— Не в тот день, нет. Я думал, она прислушается к моим доводам. Я сказал ей, что мы должны радоваться тому, что Мире сейчас десять. Пытался напомнить ей, что мы ждали, пока она вырастет, чтобы они обе могли путешествовать со мной. Она, казалось, согласилась, и с обычной мужской рассеянностью, — в голосе его звенела горечь, — я подумал, что это так.
Месяц спустя она сказала мне, что записалась на прием к новому специалисту по фертильности. Я отказался заниматься ЭКО. Я не хотел больше детей, и я определенно не хотел их за счет того, что Рани снова подвергнет свой разум и тело всем этим гормональным встряскам. Она отстранилась от меня после этого спора. Она молчала месяцы напролет. Это убило то немногое, что у нас еще было общего. Она не говорила и не вмешивалась, только хотела услышать от меня «да». И она была очень хорошей актрисой: делала вид перед Мирой, что все в порядке.
Он посмотрел на свои руки, словно не мог выдержать взгляда Эни. Как будто он все еще чувствовал стыд за свои действия. У Эни сжалось сердце.
— Я думал, что в конце концов она справится с этим. Я был занят открытием нового отеля на Сейшельских островах и редко бывал дома. Я даже спросил ее, не хотят ли они с Мирой присоединиться ко мне. Рани сказала, что у нее есть планы со старыми друзьями в Мумбаи. Она была такая жизнерадостная, счастливая, что я подумал, что она справилась. Я был дураком. Она взяла Миру с собой в Мумбаи. Когда я вернулся с Сейшельских островов, она сказала мне, что подписала договор на кинопроект, и, должно быть, тогда же посетила адвоката по бракоразводным процессам. Она сказала мне, что, если я не даю то, что ей нужно в нашем браке, то сможет хотя бы возродить свою карьеру. Как будто я когда-либо останавливал ее раньше.
— И что произошло?
— Я разозлился… не потому, что она хотела вернуться к съемкам. Но что она была настолько непреклонна в попытках зачать ребенка, что вообще не давала мне выбора. Мы сильно поссорились. Она разозлилась на меня и уехала. Через час ее машина разбилась, и она умерла.

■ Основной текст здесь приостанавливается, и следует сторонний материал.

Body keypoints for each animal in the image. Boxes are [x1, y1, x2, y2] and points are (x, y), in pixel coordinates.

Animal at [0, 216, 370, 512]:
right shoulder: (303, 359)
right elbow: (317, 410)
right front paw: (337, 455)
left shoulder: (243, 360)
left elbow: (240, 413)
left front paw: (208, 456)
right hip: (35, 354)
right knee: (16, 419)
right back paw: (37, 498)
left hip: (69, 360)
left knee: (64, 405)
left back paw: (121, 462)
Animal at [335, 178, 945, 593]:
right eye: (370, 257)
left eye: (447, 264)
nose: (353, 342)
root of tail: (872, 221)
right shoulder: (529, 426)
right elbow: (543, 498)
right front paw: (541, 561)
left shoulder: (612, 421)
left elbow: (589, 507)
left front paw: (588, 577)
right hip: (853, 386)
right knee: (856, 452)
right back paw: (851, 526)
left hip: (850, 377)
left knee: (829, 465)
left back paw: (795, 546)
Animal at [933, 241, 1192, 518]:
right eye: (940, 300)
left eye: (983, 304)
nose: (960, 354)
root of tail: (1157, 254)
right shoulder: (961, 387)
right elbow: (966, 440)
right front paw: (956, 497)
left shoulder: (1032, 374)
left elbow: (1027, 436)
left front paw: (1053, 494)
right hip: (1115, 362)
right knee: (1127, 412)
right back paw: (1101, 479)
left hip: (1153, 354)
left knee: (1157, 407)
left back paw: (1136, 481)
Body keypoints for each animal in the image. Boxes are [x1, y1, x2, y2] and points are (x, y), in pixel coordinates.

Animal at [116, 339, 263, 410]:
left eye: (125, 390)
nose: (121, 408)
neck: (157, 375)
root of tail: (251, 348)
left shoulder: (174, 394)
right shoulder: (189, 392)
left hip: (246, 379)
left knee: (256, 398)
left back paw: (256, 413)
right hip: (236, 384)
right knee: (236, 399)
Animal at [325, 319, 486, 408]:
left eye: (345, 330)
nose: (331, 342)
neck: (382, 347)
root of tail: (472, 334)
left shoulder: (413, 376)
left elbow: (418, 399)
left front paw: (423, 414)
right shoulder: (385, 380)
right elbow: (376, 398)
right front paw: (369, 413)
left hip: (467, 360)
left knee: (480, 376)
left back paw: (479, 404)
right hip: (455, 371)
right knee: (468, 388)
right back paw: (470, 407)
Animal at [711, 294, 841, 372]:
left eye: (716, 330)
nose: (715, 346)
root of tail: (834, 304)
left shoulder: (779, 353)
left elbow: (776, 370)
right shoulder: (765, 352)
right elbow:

Я даже не знаю, куда она направлялась. Последнее, что она услышала от меня, было обвинение в том, что она разрушила наш брак и все, что я когда-либо чувствовал к ней.
— Мне очень жаль, Саймон. Эти слова, должно быть, мучают тебя до сих пор.
— Так и есть. Я не хочу изображать ее какой-то злодейкой, Энжел. Потому что она не была такой. Она обожала Миру.
Эни искала нужные слова, зная, что их может и не быть.
— Я бы никогда так о ней не подумала. Никто, кто знает уверенность Миры, веру Миры в одну только память о своей матери, не подумал бы так.
— Я начал считать себя монстром. Я был тем, кто отказал ей в том, чего она так отчаянно хотела. Это я вслепую решил, что мы справимся, если я просто проигнорирую ее требования. Если бы я согласился на ЭКО, может быть, она и забеременела бы в этот раз. Может быть, это не подтолкнуло бы ее снова к депрессии. Может быть, в тот день она не ехала бы так безрассудно. Возможно, она не чувствовала бы себя такой одинокой. Правда заключается в том, что мы больше не любили друг друга. После ее смерти меня раздирало чувство вины, а не горе.
— Ты не можешь просто предположить, что она вела машину безрассудно, Саймон. Это мог быть просто ужасный несчастный случай.
— Почему ты так считаешь, Эни?
— Потому что ты сам сказал мне, как сильно она любит Миру. Я видела эту любовь в каждом слове Миры. В глубине души ты знаешь, Саймон, что Рани никогда бы не стала подвергать свою жизнь такой опасности. Ты должен помнить, что она любила Миру. То, что между вами что-то развалилось, не означает, что ее стремление к жизни иссякло.
Он поднял ее и усадил к себе на колени. Эни уткнулась лицом ему в плечо.
— Ты облегчил мне задачу быть храброй, Саймон. С тобой так… легко любить тебя. Ты дал мне все, в чем я нуждалась еще до того, как поняла, что мне это нужно.
— И тебе трудно поверить, что я чувствую то же самое к тебе, Эни? Я так люблю тебя.
Его ладонь переместилась к ее животу, и Эни почувствовала его судорожный вздох, когда он ощутил небольшую, но отчетливую выпуклость ее живота.
— И этот ребенок…
Она покачала головой, чувствуя, как будто ее раздирают надвое.
— Пожалуйста, не лги мне, Саймон. Я могу принять все, кроме лжи. Ты никогда не хотел еще одного ребенка. Я знаю, что ты никогда не обидишь невинного ребенка, но он или она заслуживает большего. Я заслуживаю большего.